The Gradient Boosting regressor shows strong performance with an average R² of 0.7280 and a low MSE of 0.0066. However, the
high standard deviations for both metrics indicate significant variability in model performance across different data subsets.
Improving data preprocessing, hyperparameter tuning, could enhance model stability and performance. Given the computational
demands simpler models might be necessary.

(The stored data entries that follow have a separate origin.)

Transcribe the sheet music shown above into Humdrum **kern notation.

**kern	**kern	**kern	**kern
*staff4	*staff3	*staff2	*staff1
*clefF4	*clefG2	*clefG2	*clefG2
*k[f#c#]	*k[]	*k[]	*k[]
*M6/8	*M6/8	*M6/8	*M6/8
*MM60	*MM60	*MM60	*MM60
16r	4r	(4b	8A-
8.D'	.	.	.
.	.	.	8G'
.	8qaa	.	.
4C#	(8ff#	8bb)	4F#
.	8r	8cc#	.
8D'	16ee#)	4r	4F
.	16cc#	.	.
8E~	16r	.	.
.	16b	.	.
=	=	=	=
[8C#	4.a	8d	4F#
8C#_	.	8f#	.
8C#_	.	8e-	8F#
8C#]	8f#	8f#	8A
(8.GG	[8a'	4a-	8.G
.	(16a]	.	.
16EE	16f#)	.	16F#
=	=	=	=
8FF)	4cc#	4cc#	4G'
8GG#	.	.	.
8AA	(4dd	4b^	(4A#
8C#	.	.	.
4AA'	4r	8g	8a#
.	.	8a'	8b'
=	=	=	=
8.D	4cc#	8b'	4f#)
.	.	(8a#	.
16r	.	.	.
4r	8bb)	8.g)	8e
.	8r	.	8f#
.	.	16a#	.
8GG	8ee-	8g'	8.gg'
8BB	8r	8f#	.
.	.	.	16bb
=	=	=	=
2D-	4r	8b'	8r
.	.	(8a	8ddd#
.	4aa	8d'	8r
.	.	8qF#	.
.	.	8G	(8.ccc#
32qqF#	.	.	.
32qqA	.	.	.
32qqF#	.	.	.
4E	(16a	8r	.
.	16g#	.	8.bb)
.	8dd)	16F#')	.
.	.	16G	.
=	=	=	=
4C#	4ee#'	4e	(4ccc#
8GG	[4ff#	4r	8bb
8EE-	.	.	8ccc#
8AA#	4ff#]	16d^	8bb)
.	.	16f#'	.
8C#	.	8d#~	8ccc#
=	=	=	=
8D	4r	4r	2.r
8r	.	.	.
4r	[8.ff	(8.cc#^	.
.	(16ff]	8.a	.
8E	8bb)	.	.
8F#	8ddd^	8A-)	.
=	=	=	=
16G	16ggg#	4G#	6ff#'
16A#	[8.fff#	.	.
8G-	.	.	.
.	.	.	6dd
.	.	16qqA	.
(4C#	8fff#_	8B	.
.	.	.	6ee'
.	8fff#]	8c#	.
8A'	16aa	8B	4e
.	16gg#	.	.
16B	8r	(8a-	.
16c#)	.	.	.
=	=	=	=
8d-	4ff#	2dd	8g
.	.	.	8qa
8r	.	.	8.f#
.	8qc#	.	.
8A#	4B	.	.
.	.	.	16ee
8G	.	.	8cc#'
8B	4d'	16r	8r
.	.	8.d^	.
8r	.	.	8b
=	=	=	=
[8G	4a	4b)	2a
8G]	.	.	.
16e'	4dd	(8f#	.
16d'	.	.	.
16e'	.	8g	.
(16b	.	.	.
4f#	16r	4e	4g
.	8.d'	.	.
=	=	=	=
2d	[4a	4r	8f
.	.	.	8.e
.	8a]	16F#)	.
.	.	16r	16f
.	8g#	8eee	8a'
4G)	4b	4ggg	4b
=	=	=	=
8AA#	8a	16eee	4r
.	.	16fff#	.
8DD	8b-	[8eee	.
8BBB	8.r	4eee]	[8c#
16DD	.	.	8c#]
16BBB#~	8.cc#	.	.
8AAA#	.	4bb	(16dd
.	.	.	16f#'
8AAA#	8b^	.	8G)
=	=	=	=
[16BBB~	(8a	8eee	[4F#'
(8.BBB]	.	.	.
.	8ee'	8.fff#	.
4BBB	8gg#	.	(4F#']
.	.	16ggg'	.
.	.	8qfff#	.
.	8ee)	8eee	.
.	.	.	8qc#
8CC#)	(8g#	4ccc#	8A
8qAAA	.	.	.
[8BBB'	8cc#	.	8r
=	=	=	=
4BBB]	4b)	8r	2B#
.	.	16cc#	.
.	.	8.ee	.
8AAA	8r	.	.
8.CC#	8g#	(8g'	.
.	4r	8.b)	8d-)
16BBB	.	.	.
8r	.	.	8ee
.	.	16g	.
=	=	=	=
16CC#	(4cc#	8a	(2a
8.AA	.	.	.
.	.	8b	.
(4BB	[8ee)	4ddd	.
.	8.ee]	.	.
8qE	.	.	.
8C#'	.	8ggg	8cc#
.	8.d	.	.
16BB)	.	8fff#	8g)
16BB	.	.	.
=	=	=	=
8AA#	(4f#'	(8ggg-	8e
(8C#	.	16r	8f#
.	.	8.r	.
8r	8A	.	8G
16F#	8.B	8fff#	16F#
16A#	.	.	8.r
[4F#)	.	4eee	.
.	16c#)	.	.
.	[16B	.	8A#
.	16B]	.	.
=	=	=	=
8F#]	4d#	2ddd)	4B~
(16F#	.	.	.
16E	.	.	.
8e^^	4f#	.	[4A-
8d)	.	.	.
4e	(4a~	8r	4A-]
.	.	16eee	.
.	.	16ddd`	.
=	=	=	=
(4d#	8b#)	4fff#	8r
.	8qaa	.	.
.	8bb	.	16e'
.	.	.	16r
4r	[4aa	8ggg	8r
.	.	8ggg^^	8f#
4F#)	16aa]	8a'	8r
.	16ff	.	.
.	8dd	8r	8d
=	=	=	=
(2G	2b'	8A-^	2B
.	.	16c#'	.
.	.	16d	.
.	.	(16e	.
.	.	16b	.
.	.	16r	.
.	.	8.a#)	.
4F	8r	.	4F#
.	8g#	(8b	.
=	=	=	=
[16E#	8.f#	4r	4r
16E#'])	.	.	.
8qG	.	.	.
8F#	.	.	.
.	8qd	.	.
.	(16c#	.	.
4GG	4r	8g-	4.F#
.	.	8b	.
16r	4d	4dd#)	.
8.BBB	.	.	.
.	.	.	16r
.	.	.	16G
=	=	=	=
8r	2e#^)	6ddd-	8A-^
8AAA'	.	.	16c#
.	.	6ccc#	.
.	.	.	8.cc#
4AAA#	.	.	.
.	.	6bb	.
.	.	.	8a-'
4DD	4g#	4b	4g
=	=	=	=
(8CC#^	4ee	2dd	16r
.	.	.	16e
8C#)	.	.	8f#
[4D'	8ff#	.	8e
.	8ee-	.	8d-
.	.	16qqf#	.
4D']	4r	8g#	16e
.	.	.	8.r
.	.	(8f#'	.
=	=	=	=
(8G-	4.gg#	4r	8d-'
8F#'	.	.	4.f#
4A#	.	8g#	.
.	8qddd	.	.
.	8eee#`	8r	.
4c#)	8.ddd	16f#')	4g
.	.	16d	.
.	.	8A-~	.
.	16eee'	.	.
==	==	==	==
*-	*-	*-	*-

Zomato Data Analysis is invaluable for foodies seeking the best cuisines worldwide that fit within their budget. The analysis 
helps individuals find value-for-money restaurants in different regions for various cuisines. This analysis also aids those 
looking to experience the finest local cuisines of a country and identifies the localities with the highest concentration of 
restaurants serving those cuisines. While the Random Forest regressor showed promise, the high variability in its performance 
indicated instability. However, the Gradient Boosting regressor demonstrated strong and more consistent performance, making it
a better choice for this analysis despite potential computational demands.